The Cheat Sheet: August 25 City Council

The Cheat Sheet / August 2014

Well, here we are at the last City Council meeting this term. I feel…sad? Sure, it’s been a fucked-up, dysfunctional four years, but it was never boring.

The Tenth Doctor saying "I don't want to go" before regenerating

After the jump: the Ombudsman is mad as hell and isn’t going to take it anymore; mid-rise invasion; transit recommendations of varying utility; and more. You can find the full agenda here. Let me know in the comments if there’s anything I missed!

Election, Ethics, Etc.

  • Election signs!

  • The Integrity Commissioner has found that Cllr Augimeri violated the Code of Conduct by calling political rival Gus Cusimano a criminal. Augimeri has since apologized as requested, and the IC recommends covering Cusimano’s legal fees. Starring Daniel Day-Lewis in There Will Be Drama.

  • The Integrity Commissioner and Ombudsman have both released reports.

    “There is increased scrutiny on the actions of elected officials at the City of Toronto. With greater scrutiny comes greater demand for accountability,” writes the Integrity Commissioner in her annual report. Over her five-year term the office has seen a significant increase in informal complaints and requests for advice—not necessarily bad news, she points out, because it shows that people trust the process to work. The one change she’s suggested is for reports on Code of Conduct or Complaint Protocol matters to go directly to City Council, instead of to Executive Committee where they can totally shelve it like they did earlier this year.

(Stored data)
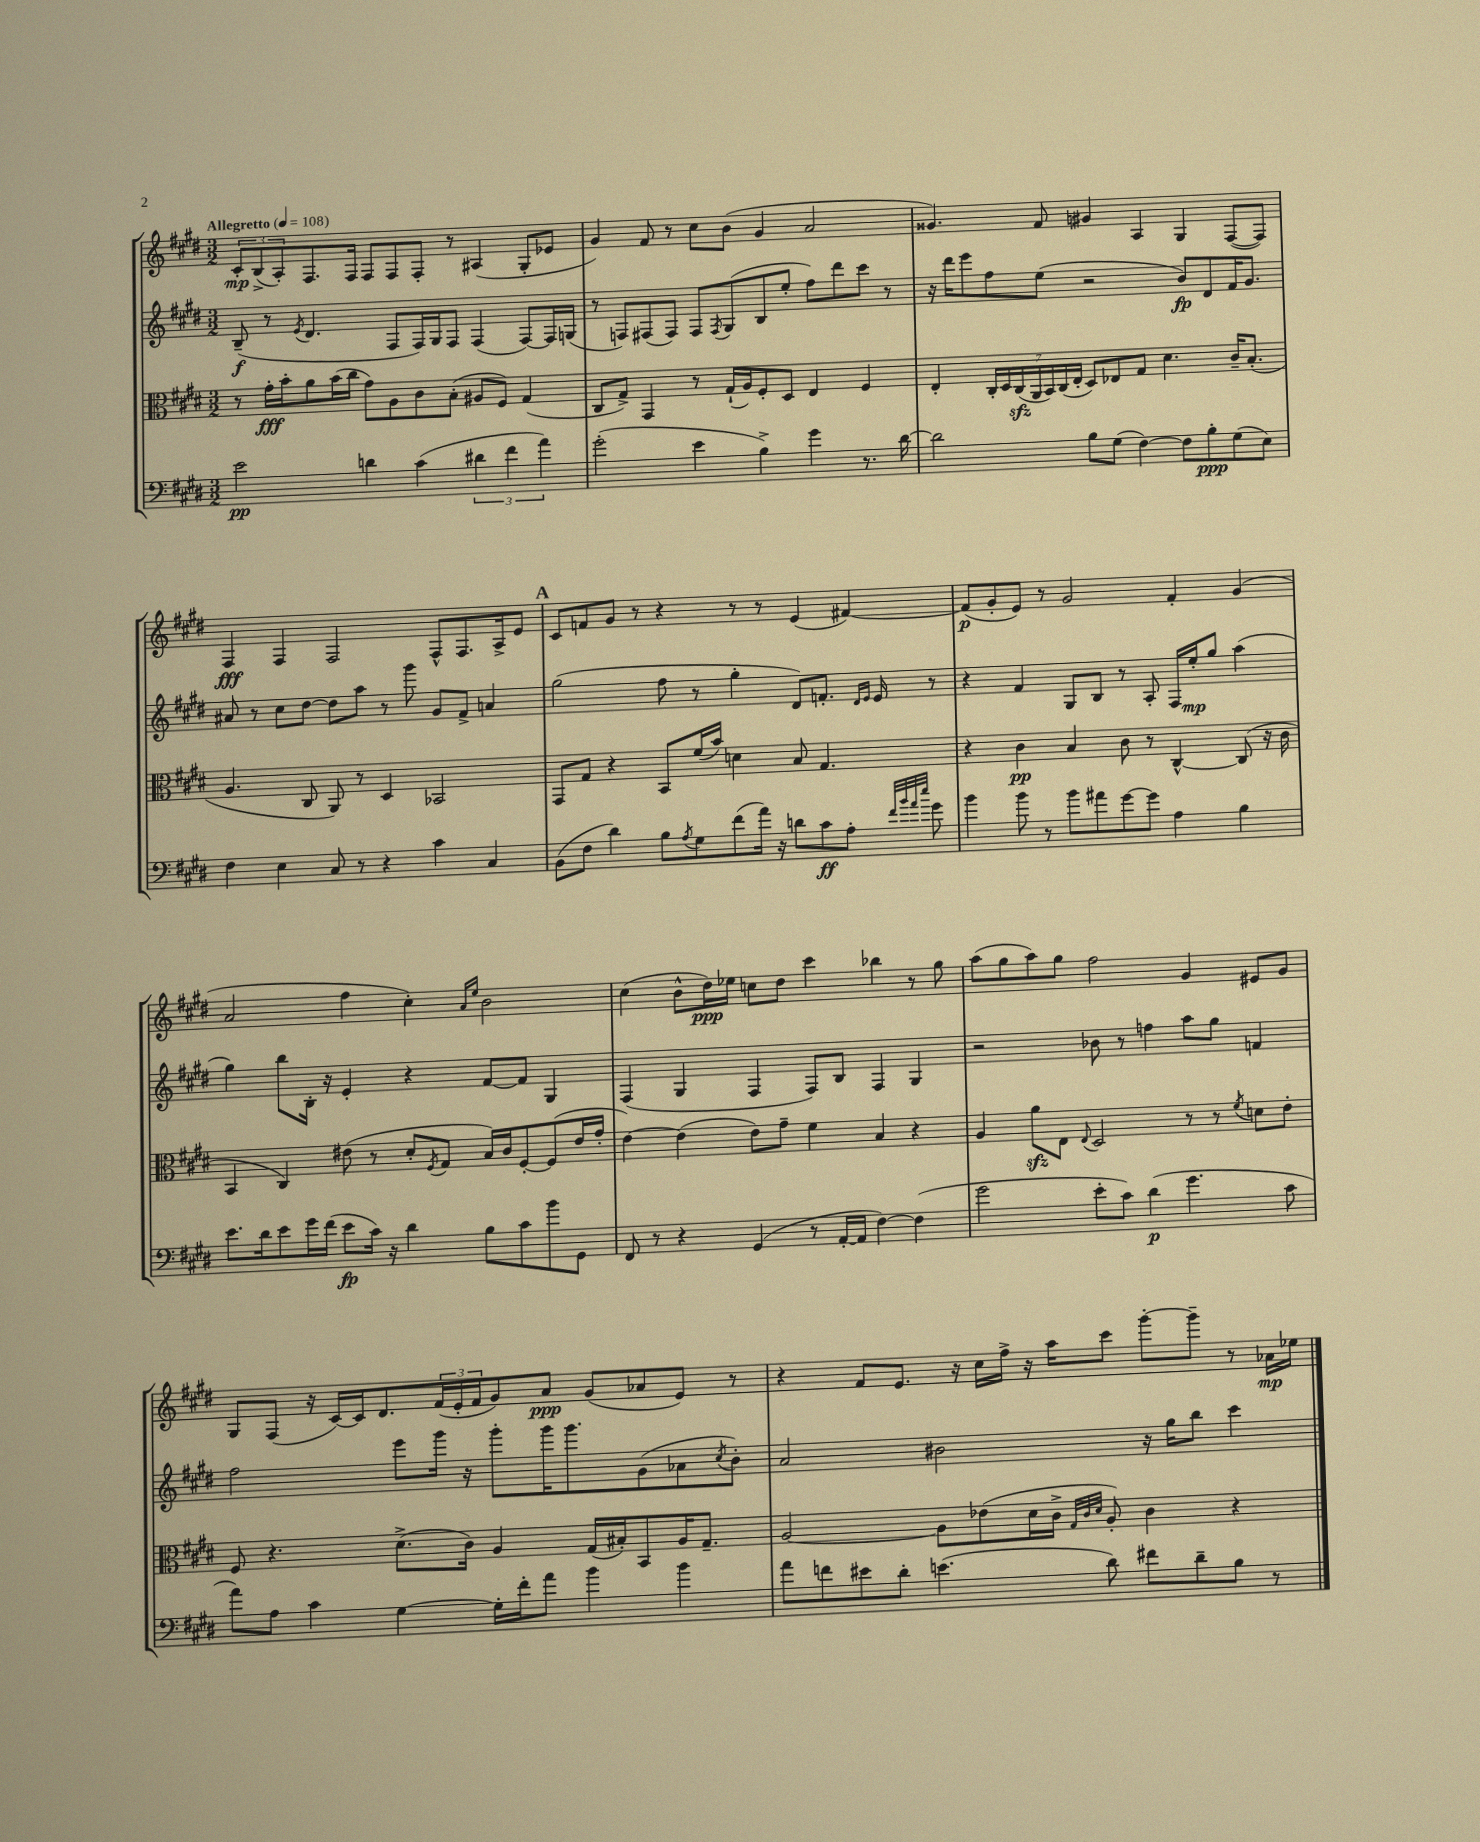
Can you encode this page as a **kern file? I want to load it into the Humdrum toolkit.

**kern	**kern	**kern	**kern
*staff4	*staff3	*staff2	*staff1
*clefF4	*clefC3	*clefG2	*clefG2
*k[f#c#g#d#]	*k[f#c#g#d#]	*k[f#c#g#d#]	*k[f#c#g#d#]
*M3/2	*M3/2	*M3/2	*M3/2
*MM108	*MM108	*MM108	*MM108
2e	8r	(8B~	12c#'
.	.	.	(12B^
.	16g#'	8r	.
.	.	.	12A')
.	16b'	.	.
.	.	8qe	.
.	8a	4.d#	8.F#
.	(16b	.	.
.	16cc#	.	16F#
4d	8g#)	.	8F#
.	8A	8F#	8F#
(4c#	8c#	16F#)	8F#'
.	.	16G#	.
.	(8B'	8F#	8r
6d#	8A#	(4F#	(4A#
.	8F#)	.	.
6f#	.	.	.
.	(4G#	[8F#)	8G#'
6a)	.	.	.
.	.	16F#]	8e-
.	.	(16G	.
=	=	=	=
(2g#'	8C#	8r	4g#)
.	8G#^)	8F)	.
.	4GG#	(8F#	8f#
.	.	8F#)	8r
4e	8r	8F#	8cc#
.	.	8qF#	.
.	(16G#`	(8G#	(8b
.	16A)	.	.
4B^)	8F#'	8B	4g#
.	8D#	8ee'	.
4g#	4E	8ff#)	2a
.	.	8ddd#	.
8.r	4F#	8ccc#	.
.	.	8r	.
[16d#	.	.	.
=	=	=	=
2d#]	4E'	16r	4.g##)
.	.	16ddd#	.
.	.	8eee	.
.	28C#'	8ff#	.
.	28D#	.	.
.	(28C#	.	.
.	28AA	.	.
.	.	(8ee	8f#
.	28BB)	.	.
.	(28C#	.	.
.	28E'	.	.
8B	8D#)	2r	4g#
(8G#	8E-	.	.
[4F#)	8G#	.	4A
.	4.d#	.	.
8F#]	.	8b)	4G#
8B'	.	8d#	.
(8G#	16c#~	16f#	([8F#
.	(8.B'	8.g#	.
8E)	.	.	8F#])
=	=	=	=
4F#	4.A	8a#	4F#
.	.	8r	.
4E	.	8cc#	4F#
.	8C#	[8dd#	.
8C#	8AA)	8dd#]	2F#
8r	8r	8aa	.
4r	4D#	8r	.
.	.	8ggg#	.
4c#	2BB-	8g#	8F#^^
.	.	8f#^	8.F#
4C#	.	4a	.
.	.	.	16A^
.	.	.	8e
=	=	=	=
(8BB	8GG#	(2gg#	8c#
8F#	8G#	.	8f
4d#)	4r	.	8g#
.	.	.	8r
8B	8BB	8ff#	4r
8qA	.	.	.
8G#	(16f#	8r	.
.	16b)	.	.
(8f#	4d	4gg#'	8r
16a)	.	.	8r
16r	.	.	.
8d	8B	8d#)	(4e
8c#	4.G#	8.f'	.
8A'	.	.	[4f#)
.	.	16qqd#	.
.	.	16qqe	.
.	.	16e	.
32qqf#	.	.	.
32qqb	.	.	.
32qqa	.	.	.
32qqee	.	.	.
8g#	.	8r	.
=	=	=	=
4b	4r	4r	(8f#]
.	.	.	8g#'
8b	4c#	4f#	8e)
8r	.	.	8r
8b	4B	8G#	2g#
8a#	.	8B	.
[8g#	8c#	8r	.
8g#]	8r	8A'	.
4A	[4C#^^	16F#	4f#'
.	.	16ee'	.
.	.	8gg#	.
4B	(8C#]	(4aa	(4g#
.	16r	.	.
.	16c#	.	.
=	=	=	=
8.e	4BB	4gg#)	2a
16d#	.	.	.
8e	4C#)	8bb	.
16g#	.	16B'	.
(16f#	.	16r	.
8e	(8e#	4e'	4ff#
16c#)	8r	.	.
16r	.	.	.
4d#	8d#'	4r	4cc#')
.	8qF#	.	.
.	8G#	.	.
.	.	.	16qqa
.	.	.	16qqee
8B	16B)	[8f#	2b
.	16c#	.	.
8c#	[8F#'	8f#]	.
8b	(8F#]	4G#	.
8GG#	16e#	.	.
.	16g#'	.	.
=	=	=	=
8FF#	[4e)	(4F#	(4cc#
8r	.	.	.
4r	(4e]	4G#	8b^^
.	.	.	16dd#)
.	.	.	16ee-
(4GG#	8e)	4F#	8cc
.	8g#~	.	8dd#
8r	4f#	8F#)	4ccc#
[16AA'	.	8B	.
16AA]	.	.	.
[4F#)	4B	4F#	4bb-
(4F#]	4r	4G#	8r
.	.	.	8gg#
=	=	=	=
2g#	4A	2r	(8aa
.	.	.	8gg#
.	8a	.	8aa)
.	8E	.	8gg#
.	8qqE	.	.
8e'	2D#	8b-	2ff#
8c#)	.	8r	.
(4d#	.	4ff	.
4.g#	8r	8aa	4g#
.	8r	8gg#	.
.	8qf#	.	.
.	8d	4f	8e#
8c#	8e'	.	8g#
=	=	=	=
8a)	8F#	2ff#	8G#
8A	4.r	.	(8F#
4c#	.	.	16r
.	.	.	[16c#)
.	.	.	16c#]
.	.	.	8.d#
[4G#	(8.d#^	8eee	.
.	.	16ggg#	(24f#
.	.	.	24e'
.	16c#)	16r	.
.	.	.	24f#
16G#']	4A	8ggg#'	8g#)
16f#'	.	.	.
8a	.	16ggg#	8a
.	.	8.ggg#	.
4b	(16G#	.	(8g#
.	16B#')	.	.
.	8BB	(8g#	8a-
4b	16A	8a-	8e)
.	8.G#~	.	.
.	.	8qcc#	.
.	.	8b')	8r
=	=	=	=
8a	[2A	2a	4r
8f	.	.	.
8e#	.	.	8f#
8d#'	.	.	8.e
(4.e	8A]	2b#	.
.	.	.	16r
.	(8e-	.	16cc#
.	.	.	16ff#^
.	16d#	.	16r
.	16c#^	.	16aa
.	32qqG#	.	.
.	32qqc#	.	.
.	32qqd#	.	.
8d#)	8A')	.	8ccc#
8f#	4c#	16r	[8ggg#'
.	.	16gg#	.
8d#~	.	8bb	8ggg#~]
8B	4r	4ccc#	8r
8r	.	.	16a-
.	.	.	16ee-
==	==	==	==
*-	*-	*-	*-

To-do list:
[1] Quote the City Council cheat sheet word for word, covering the stretch from "The Cheat Sheet /" through "Election, Ethics, Etc.".
[2] Extend the City Council cheat sheet, picking up right after its final sentence.

Answers given:
[1]
The Cheat Sheet / August 2014

Well, here we are at the last City Council meeting this term. I feel…sad? Sure, it’s been a fucked-up, dysfunctional four years, but it was never boring.

The Tenth Doctor saying "I don't want to go" before regenerating

After the jump: the Ombudsman is mad as hell and isn’t going to take it anymore; mid-rise invasion; transit recommendations of varying utility; and more. You can find the full agenda here. Let me know in the comments if there’s anything I missed!

Election, Ethics, Etc.

[2]
    In her five-year review, the Ombudsman also remarks that, as public awareness of her office has increased, they have seen a constant rise in complaints and requests for advice. But the “severe and chronic lack of resources…threatens to cripple the operations of the Office”—especially when it comes to systemic investigations and public outreach. Their efforts to serve the marginalized, lower-income populations of the inner suburbs “are no longer sustainable with the current resources”. If Council continues to starve the office, warns the Ombudsman, she will prioritize the most essential complaints first—housing, access to services—implement a complaints backlog for the rest, and complainants will be told how long they can expect to wait and why. “Fuck you, pay me,” she concludes.

Not In My Backyard

Yes In My Backyard

Is This My Backyard?

  • Determining whether a certain spot is on “City property” or not can be something of a thorn in the side of various City staff, property owners, and members of the public. Cllr Wong-Tam is proposing adding small, inobtrusive markers, like New York City does, to delineate property lines in key locations.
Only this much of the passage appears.